|
Cycle cancellation: Cycles may be cancelled if the patient responds poorly or follicle development is not adequate.
Failure to retrieve oocytes: OPU may fail to find any oocytes despite adequate number of follicles.
Failure in fertilization: Fertilization rate is around 70% with normal sperm and egg.
Difficulty in transfer: Difficult embryo transfer is associated with lower pregnancy rates.
Failure in sperm retrieval: TESE fails to retrieve any sperms in 40% of cases.
Bleeding before pregnancy test: Although a bleeding before the pregnancy test decreases the chance of a pregnancy, this does not mean for sure that a pregnancy did not occur.
Ovarian Hiperstimulation syndrome (OHSS) OHSS is the most important complication of IVF procedures. It is usually seen among women with PCOS. 5% of OHSS cases are severe. An excessive response to the ovulation induction agents is the etiology. When the syndrome is suspected, gonadotrophin dose should be decreased or ceased for a couple of days. The syndrome does not occur in the absence of hCG injection (Pregnyl, Profazi, Choragon, Ovitrelle). If a pregnancy occurs, the syndrome is usually more severe.

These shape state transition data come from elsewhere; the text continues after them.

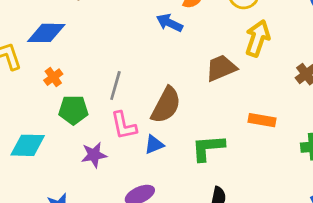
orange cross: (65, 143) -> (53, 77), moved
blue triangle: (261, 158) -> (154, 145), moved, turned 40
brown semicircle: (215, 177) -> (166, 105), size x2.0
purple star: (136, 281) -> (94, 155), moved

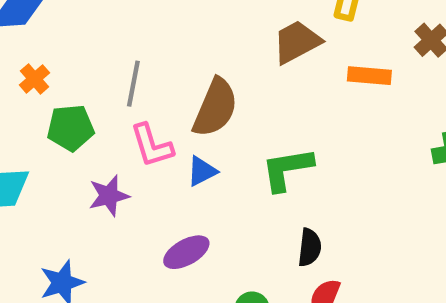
orange rectangle: (262, 120) -> (369, 76), moved

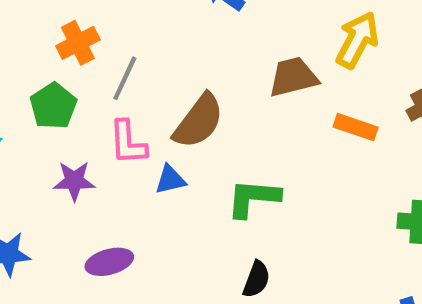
orange cross: (35, 79) -> (78, 43), moved, size x1.4
green pentagon: (70, 128) -> (53, 106), turned 30
purple ellipse: (186, 252) -> (109, 262), moved

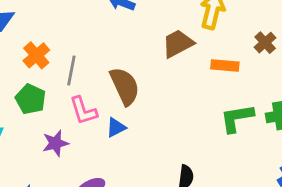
brown semicircle: (199, 121) -> (125, 86), turned -48
green L-shape: (253, 198) -> (237, 118), moved

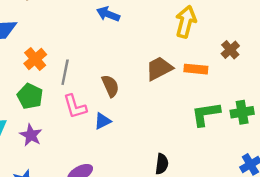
brown trapezoid: (178, 44) -> (159, 69), moved
brown semicircle: (125, 86) -> (110, 86), size x0.7
purple star: (55, 143) -> (31, 135), moved, turned -30

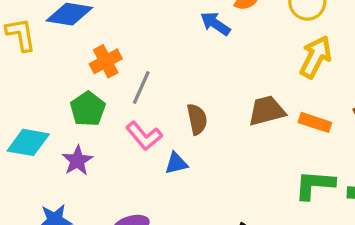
pink L-shape: (75, 106) -> (144, 136), turned -36

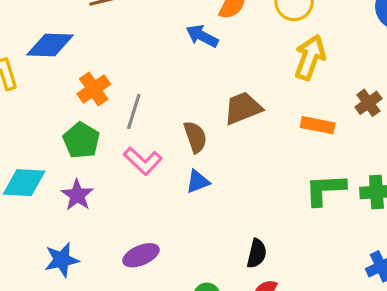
brown trapezoid: (267, 111) -> (243, 108), moved
blue triangle: (176, 163) -> (198, 182), moved

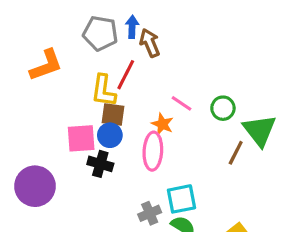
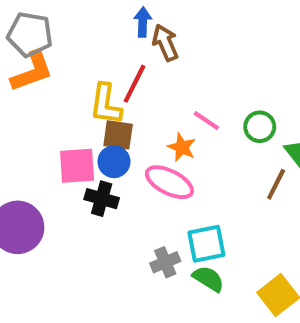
gray pentagon: (100, 33) -> (30, 34), moved
pink ellipse: (153, 151) -> (169, 182), turned -66

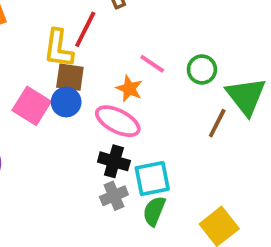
pink square: (77, 166) -> (32, 106), turned 36
black cross: (102, 199) -> (114, 161), moved
green semicircle: (208, 279) -> (154, 211), turned -100

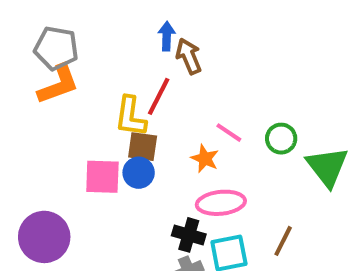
pink square: (32, 106) -> (102, 177), turned -30
pink ellipse: (118, 121) -> (221, 203), moved, turned -33
brown line: (217, 123) -> (283, 241), moved

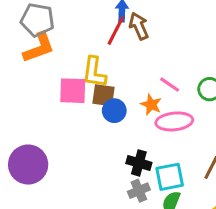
red line: (159, 96) -> (116, 31), moved
blue circle: (139, 173) -> (114, 111), moved
pink square: (102, 177) -> (73, 91), moved
pink ellipse: (221, 203) -> (174, 121), moved

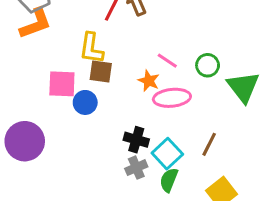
pink square: (73, 91) -> (62, 84), moved
blue circle: (114, 111) -> (85, 102), moved
cyan square: (170, 177) -> (167, 154), turned -32

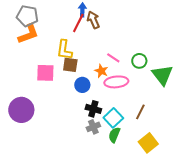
blue circle: (85, 102) -> (82, 85), moved

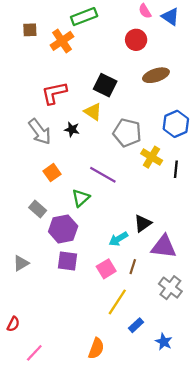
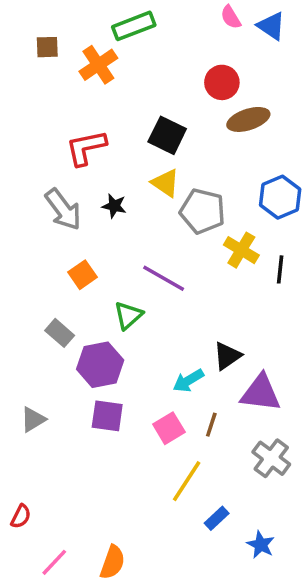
red circle: (136, 40) -> (222, 82), moved
yellow triangle: (93, 112) -> (165, 183), moved
orange semicircle: (96, 348) -> (112, 562), moved

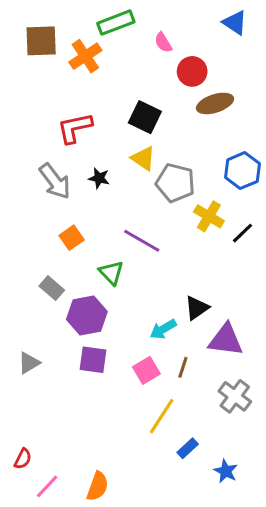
pink semicircle: (231, 17) -> (163, 42), moved
brown square: (47, 47) -> (41, 41), size x1.6
black line: (280, 269) -> (242, 233), turned 40
green triangle: (128, 315) -> (111, 273), turned -32
red semicircle: (21, 516) -> (23, 459), moved

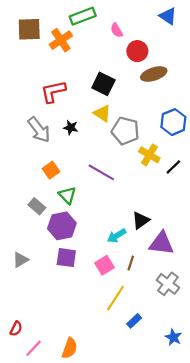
green triangle: (111, 273) -> (67, 195), moved
blue star: (226, 471) -> (173, 337), moved

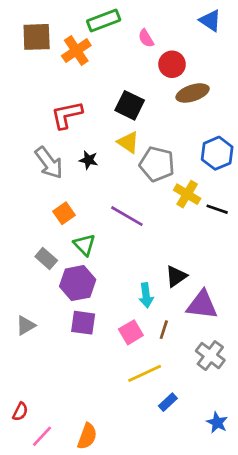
black line: (173, 167) -> (217, 209), turned 63
cyan arrow: (117, 236) -> (146, 295), turned -66
yellow line: (115, 298) -> (145, 373), turned 32

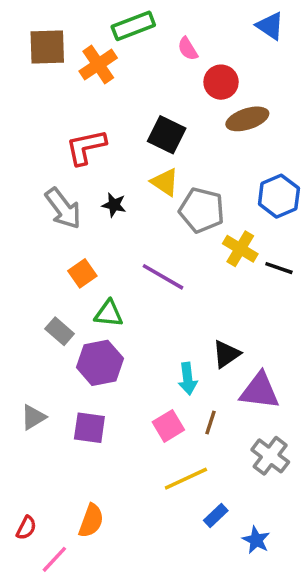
green triangle: (84, 245) -> (109, 314), turned -40
purple square: (83, 323) -> (89, 428), moved
blue star: (217, 423) -> (256, 540), moved
orange semicircle: (87, 436) -> (91, 521), moved

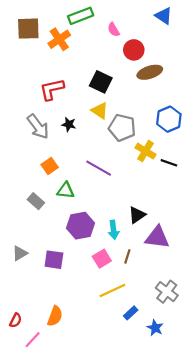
purple hexagon: (100, 363) -> (81, 226), moved
gray cross: (270, 456) -> (167, 292), moved

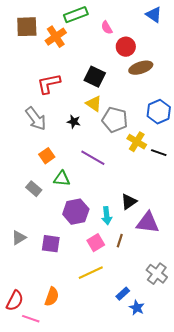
black star: (69, 124) -> (74, 122), moved
yellow line: (112, 291) -> (91, 273), moved
red semicircle: (16, 320) -> (15, 301), size x1.5
blue star: (155, 328) -> (137, 308), moved
pink line: (33, 340) -> (31, 319), turned 66

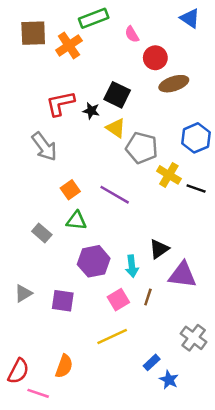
black star: (74, 122) -> (91, 111), moved
orange square: (47, 156) -> (70, 190), moved

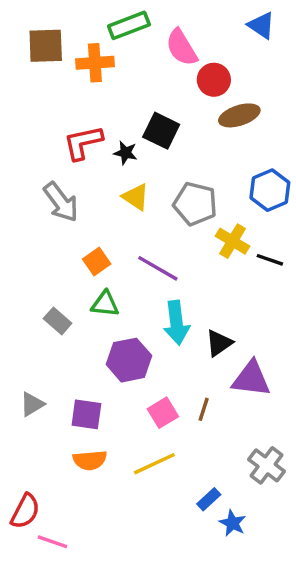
pink semicircle: (132, 34) -> (182, 47), size x1.6
orange cross: (69, 45) -> (95, 63), turned 30
yellow triangle: (116, 128) -> (136, 197), moved
cyan arrow: (132, 266) -> (176, 323), moved, size x1.4
orange semicircle: (64, 366) -> (90, 460), moved, turned 65

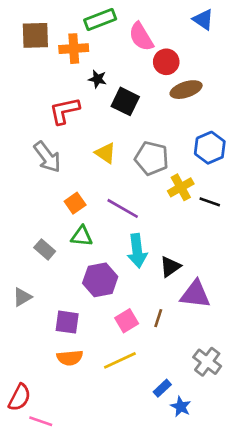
black star: (126, 153) -> (98, 79), moved
yellow cross: (233, 241) -> (181, 187), turned 30
gray triangle: (32, 404) -> (22, 297), moved

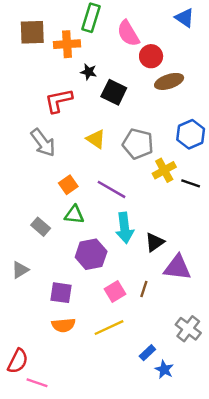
green rectangle: (100, 20) -> (91, 18), turned -52

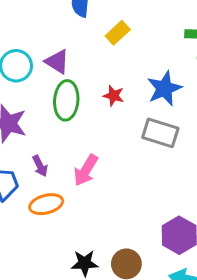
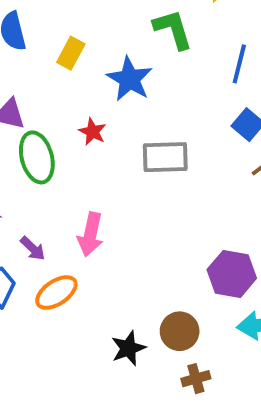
blue star: (164, 89) -> (130, 79), moved
red star: (114, 96) -> (93, 132), turned 30

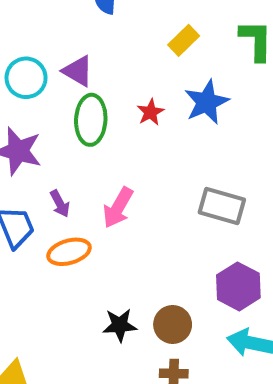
yellow rectangle: (71, 53) -> (184, 40), moved
blue star: (130, 79) -> (207, 102), moved
gray rectangle: (165, 157) -> (222, 206), moved

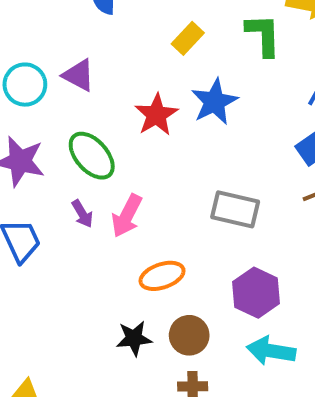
red star: (150, 112) -> (156, 115), size x1.5
green ellipse: (91, 120) -> (92, 156), moved, turned -42
purple arrow: (60, 204) -> (82, 214), moved
orange ellipse: (69, 252) -> (162, 276), moved

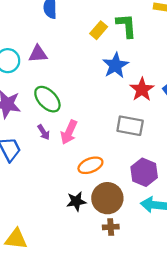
green L-shape: (263, 35) -> (126, 26), moved
purple triangle: (79, 75) -> (38, 54), turned -30
red star: (156, 115) -> (142, 89), moved
brown circle: (189, 335) -> (107, 198), size x1.4

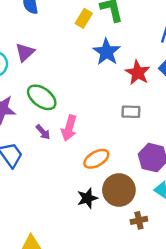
purple triangle: (38, 54) -> (25, 52), turned -30
gray rectangle: (130, 126) -> (131, 112), size x0.7
brown cross: (111, 227) -> (139, 220), moved

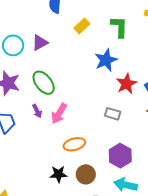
yellow rectangle: (84, 18) -> (82, 26), moved
brown circle: (119, 190) -> (86, 174), size x0.7

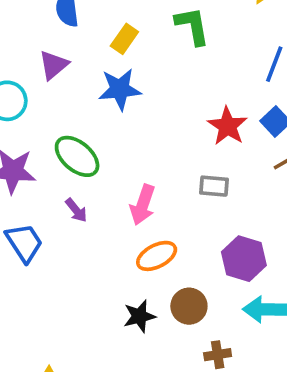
purple triangle: (40, 43) -> (54, 65), moved
blue star: (106, 60) -> (120, 89), moved, turned 30
pink arrow: (59, 113) -> (143, 205), moved

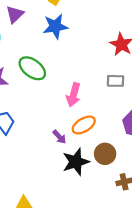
purple arrow: (76, 210) -> (59, 137), moved
black star: (139, 316) -> (76, 162), size x1.4

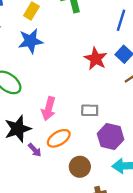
gray rectangle: (116, 81) -> (90, 110), moved
black star: (76, 162) -> (18, 129), moved

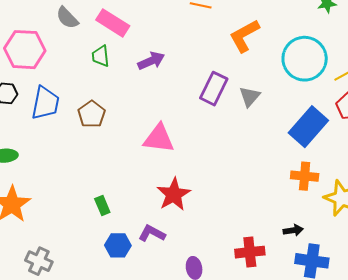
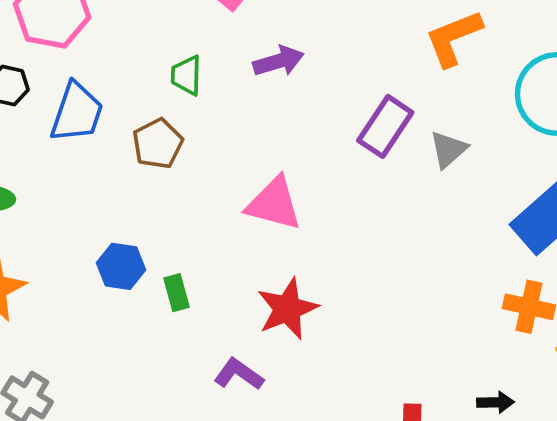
green trapezoid: (101, 56) -> (186, 75), moved
green rectangle: (102, 205) -> (177, 293), moved
blue hexagon: (118, 245) -> (121, 266), moved

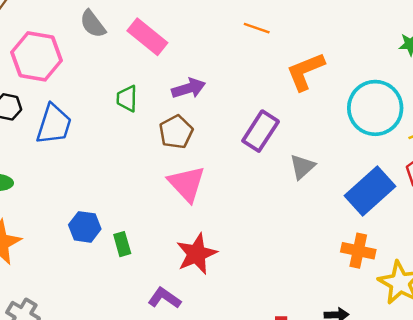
brown pentagon: (158, 144) -> (176, 132), moved
gray triangle: (448, 149) -> (302, 167), moved
pink triangle: (274, 204) -> (187, 184), turned 33

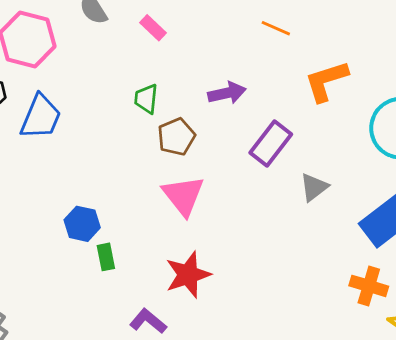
pink rectangle: (147, 37) -> (153, 28), size x0.6
purple arrow: (189, 88) -> (227, 93), moved
green trapezoid: (127, 99) -> (146, 99), moved
blue hexagon: (85, 227) -> (82, 224), moved

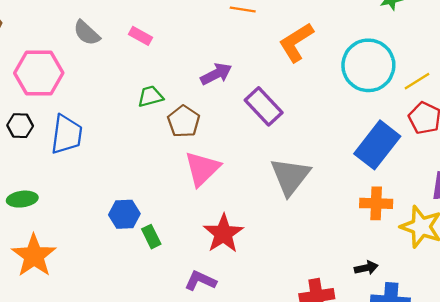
green trapezoid: (146, 99) -> (150, 96), turned 84
purple rectangle: (271, 144) -> (264, 106), turned -66
gray triangle: (314, 187) -> (290, 176), moved, size x1.6
pink triangle: (183, 196) -> (202, 169), turned 39

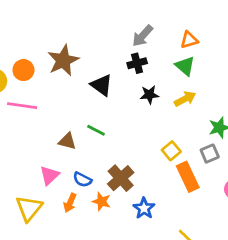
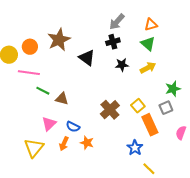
green line: (96, 130) -> (43, 91), moved
brown cross: (121, 178) -> (110, 110), moved
blue star: (144, 208) -> (135, 148), moved

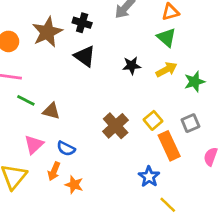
black cross: (113, 42) -> (82, 23), moved, turned 32
green star: (173, 89) -> (194, 82), moved
orange star: (87, 143) -> (74, 185), moved

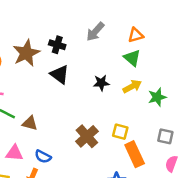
yellow square: (153, 120) -> (120, 132), turned -35
gray square: (190, 123) -> (165, 136), moved, turned 35
pink triangle: (34, 145) -> (14, 153), turned 48

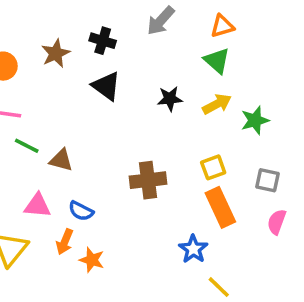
brown star: (26, 53) -> (56, 53), size x0.7
yellow square: (120, 132) -> (213, 167), moved, turned -35
brown cross: (87, 136) -> (148, 180), turned 35

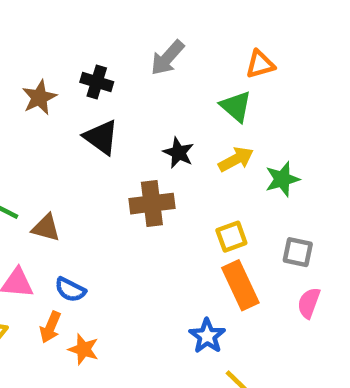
orange triangle: (222, 26) -> (260, 64), moved
black star: (170, 99) -> (178, 153), turned 30
brown cross: (148, 180) -> (152, 204), moved

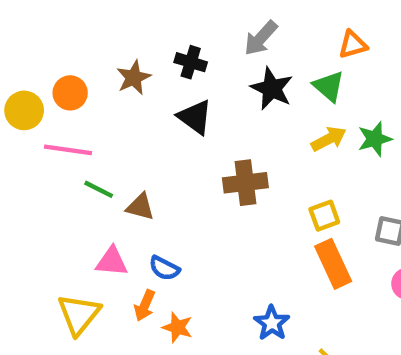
black star: (178, 153) -> (272, 89), moved, size x1.4
green star: (282, 179) -> (375, 139), moved
blue star: (207, 336) -> (272, 323), moved

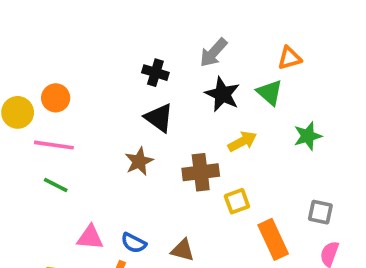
brown star: (134, 78) -> (139, 161), moved
yellow arrow: (329, 139) -> (242, 141), moved
green line: (99, 189) -> (56, 185), moved
brown triangle: (140, 207) -> (183, 250), moved
yellow square: (324, 216) -> (237, 201), moved

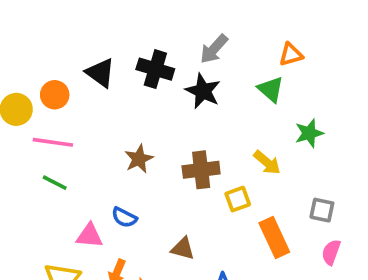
black cross: (155, 73) -> (155, 69), size x1.4
black star: (222, 94) -> (203, 91), moved
black triangle: (159, 118) -> (100, 73), moved
yellow arrow: (242, 141) -> (267, 162), moved, turned 68
blue semicircle: (134, 243) -> (124, 217), moved

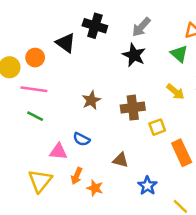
black cross: (155, 69) -> (95, 26), moved
yellow arrow: (267, 162) -> (175, 92), moved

Common findings: • Increase in the size of ovaries • Abdominal pain, dyspnea, oliguria • Ascites • Coagulation disorders • Pleural effusion
Prevention of the syndrome:
• OPU may be cancelled • Dose of hCG may be lowered • Special fluids may be used during OPU (HSA, HES) • All embryos may be freezed. • Number of embryos transferred should be kept minimum. A multiple pregnancy makes the syndrome worse.
Treatment: Mild syndrome does not require hospitalization. Restriction of water and salt intake is recommended. Daily weight and abdominal circumference measurements are important. An increase of more than 3 cm/day in abdominal circumference, an increase of more than 2 kg/day, oliguria and dyspnea are warning signs and your doctor should be aware.
Severe OHSS requires hospitalization. Intravenous hydration and paracentesis can reverse the bad situation. 2 to 3 weeks of hospitalization may be required. Cases requiring 10 to 15 paracentesis have been reported.
Patients who fail to get pregnant recover quickly but presence of a pregnancy may worsen OHSS.